___ Input ___

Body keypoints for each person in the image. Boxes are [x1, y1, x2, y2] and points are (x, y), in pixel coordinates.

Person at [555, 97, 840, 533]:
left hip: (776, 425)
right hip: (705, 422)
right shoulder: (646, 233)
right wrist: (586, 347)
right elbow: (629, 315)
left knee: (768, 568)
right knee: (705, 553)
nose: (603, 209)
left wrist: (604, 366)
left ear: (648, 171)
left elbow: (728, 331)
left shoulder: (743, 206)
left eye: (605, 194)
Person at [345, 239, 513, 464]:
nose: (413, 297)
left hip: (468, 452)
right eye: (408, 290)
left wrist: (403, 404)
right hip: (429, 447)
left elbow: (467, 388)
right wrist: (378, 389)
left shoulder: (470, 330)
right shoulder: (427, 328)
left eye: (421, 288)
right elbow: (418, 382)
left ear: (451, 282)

___
___ Input ___

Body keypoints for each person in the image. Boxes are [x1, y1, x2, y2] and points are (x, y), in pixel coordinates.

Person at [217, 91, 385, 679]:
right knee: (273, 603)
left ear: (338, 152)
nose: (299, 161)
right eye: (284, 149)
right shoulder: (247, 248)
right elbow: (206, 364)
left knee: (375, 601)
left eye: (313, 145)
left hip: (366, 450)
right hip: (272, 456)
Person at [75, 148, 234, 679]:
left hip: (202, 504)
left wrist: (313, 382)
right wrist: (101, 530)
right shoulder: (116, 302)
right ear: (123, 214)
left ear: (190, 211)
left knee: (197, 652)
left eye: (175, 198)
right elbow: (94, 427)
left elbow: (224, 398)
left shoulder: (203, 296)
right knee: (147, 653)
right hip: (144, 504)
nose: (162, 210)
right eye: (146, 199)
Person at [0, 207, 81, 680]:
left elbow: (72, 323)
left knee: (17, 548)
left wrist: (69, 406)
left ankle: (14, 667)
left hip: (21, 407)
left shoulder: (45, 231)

___

Work to be completed: Everything starting at the line containing "left hip: (202, 504)" and ending at the line containing "left shoulder: (45, 231)" in the records above should be repeated exactly, and only that.

Answer to this task:
left hip: (202, 504)
left wrist: (313, 382)
right wrist: (101, 530)
right shoulder: (116, 302)
right ear: (123, 214)
left ear: (190, 211)
left knee: (197, 652)
left eye: (175, 198)
right elbow: (94, 427)
left elbow: (224, 398)
left shoulder: (203, 296)
right knee: (147, 653)
right hip: (144, 504)
nose: (162, 210)
right eye: (146, 199)
Person at [0, 207, 81, 680]:
left elbow: (72, 323)
left knee: (17, 548)
left wrist: (69, 406)
left ankle: (14, 667)
left hip: (21, 407)
left shoulder: (45, 231)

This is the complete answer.